*** Opening of Data to process ***

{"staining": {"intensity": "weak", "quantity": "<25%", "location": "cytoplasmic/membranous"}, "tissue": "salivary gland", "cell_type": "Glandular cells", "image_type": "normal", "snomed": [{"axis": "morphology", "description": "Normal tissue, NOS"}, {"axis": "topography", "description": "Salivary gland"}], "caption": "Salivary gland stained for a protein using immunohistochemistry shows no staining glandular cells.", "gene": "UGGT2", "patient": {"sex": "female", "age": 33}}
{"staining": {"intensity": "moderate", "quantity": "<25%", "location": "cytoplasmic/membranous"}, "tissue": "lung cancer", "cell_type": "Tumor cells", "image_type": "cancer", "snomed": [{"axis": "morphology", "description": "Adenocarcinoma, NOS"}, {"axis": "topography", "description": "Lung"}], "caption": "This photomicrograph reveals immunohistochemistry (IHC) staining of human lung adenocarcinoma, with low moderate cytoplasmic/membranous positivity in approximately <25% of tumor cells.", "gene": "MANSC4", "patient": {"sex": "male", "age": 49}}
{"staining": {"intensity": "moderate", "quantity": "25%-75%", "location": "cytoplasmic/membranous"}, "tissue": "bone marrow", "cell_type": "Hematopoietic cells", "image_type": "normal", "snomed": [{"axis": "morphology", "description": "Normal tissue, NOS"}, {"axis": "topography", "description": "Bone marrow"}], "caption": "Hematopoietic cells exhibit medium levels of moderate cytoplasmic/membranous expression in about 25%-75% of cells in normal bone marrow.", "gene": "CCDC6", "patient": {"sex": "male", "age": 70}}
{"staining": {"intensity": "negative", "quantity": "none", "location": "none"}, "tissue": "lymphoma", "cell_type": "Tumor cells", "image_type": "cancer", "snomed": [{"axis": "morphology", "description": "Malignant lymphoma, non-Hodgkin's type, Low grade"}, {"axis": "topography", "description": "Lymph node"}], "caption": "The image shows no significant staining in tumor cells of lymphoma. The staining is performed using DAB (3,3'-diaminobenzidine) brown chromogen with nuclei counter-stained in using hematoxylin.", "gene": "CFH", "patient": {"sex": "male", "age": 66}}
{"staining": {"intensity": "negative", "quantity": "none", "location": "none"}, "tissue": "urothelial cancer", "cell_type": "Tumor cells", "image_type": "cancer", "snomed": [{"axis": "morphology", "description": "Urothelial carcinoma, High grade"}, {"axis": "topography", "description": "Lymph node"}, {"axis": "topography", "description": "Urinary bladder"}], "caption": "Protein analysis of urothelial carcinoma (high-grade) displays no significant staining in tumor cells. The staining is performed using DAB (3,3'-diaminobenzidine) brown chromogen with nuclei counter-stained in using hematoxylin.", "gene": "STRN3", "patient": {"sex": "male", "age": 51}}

*** Close of Data to process ***

Whenever the string "significant" shows up in a line of the records, copy that line.

▶ **Task response**
{"staining": {"intensity": "negative", "quantity": "none", "location": "none"}, "tissue": "lymphoma", "cell_type": "Tumor cells", "image_type": "cancer", "snomed": [{"axis": "morphology", "description": "Malignant lymphoma, non-Hodgkin's type, Low grade"}, {"axis": "topography", "description": "Lymph node"}], "caption": "The image shows no significant staining in tumor cells of lymphoma. The staining is performed using DAB (3,3'-diaminobenzidine) brown chromogen with nuclei counter-stained in using hematoxylin.", "gene": "CFH", "patient": {"sex": "male", "age": 66}}
{"staining": {"intensity": "negative", "quantity": "none", "location": "none"}, "tissue": "urothelial cancer", "cell_type": "Tumor cells", "image_type": "cancer", "snomed": [{"axis": "morphology", "description": "Urothelial carcinoma, High grade"}, {"axis": "topography", "description": "Lymph node"}, {"axis": "topography", "description": "Urinary bladder"}], "caption": "Protein analysis of urothelial carcinoma (high-grade) displays no significant staining in tumor cells. The staining is performed using DAB (3,3'-diaminobenzidine) brown chromogen with nuclei counter-stained in using hematoxylin.", "gene": "STRN3", "patient": {"sex": "male", "age": 51}}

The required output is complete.